株式会社JALUX(ジャルックス)は、日本航空株式会社(JAL)と双日株式会社のグループ会社であり、航空関連のサービスを中心に多彩な事業を展開している。大企業の傘下で60年を超える安定した社歴をもつ一方、代表取締役社長の高濱悟氏は、大企業に頼りがちな社風を課題と捉えていた。社内改革を積極的に推進した結果、わずか数年で目覚ましい成果が形となって現れた。高濱氏はどのように社風を変革し、今後どのようなビジョンを描いているのか。その取り組みを中心に話をうかがった。
航空関連事業と商社機能をあわせもつ独自性
ーー大学卒業からJALUXの社長に就任するまでの経緯を教えてください。
高濱悟:
大学時代は工学部に所属していましたが、私が希望していた商社からの求人は工学部向けにはほとんどありませんでした。そんな中、ニチメン株式会社(現:双日株式会社)の求人情報が工学部に来ていたので、採用面接を受けて入社することになりました。
会社で昇進して成功するためには、実力や努力がもちろん重要ですが、それだけでなく「巡り合わせ」の良さも大切だと感じています。縁や巡り合わせに恵まれながらキャリアを積み重ね、執行役員 エネルギー本部長、常務執行役員 双日欧州会社社長などを経験した後、2022年に株式会社JALUXの社長に就任しました。
ーー主な事業内容について教えていただけますか。
高濱悟:
弊社は、日本航空株式会社および双日株式会社のグループ会社です。日本航空の持つ顧客基盤を最大限に活用しながら、双日の商社機能を取り入れることで、多岐にわたる事業を展開しています。

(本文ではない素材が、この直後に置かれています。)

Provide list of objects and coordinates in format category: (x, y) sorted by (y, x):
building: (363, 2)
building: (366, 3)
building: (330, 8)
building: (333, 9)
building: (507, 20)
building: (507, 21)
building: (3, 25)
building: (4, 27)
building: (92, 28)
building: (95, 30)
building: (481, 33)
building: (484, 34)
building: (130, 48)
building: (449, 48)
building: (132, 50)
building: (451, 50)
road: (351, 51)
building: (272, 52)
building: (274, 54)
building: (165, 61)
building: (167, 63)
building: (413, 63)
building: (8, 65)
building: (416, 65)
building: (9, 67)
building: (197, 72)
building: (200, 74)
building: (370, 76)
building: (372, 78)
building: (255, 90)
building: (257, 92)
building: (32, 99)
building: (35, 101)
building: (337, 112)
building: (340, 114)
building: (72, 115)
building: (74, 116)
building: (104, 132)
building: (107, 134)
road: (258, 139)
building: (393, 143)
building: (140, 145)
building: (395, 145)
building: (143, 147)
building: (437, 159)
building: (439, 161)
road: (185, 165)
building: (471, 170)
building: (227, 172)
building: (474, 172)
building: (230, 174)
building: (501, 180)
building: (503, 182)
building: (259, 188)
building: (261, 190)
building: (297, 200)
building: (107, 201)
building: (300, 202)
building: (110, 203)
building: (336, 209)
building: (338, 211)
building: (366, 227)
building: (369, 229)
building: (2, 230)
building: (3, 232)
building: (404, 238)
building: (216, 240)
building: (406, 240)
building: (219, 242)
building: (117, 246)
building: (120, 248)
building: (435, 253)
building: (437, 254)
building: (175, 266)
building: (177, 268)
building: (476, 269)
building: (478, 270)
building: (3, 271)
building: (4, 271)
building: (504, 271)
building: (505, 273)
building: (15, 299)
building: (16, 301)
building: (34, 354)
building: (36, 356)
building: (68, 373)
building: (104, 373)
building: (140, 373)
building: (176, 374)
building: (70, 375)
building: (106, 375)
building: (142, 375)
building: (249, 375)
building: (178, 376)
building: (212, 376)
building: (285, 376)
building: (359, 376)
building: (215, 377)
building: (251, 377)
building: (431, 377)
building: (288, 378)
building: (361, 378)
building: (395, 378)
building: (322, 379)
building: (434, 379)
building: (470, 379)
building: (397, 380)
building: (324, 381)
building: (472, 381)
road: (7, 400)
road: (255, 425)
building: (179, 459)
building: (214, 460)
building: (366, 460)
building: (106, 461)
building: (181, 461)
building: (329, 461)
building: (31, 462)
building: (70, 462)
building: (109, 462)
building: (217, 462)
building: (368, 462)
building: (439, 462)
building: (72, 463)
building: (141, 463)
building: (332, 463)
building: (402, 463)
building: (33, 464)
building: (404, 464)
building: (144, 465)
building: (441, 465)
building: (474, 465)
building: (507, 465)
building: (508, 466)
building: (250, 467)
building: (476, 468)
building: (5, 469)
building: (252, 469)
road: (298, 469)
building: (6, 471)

事業の核は主に4つあります。1つめは機体や各種部品を取り扱う航空・空港事業。2つめは不動産や保険に関するライフサービス事業。3つめは空港免税品や機内販売品の取り扱いやECを展開するリテール事業。そして4つめは食品の輸入・販売を行うフーズ・ビバレッジ事業です。これらの事業はいずれも、日本航空の安全性や信頼性の理念を共通の基盤としながら、双日の商社としての機能も融合することで、弊社だけの独自性を生み出しています。
受け身の姿勢から、積極的な商社としての姿勢に導く

ーー社長就任後の取り組みの中で特に注力したことは何ですか?
高濱悟:
弊社は、大手2社の傘下にいた歴史が長いため、親会社からの業務受託が中心でいわゆる「受け身体質」の会社でした。その影響で、社員の体質も、他人とトラブルを避けようとするおとなしい性格が根付いていたように思います。
受託業務中心の時代にはそれでも良かったかもしれませんが、現在は、商社として能動的に動く必要があります。私はこの「受け身体質」を大きな課題と捉え、その体質から脱却し、主体的に行動できるような社風への転換を目指しました。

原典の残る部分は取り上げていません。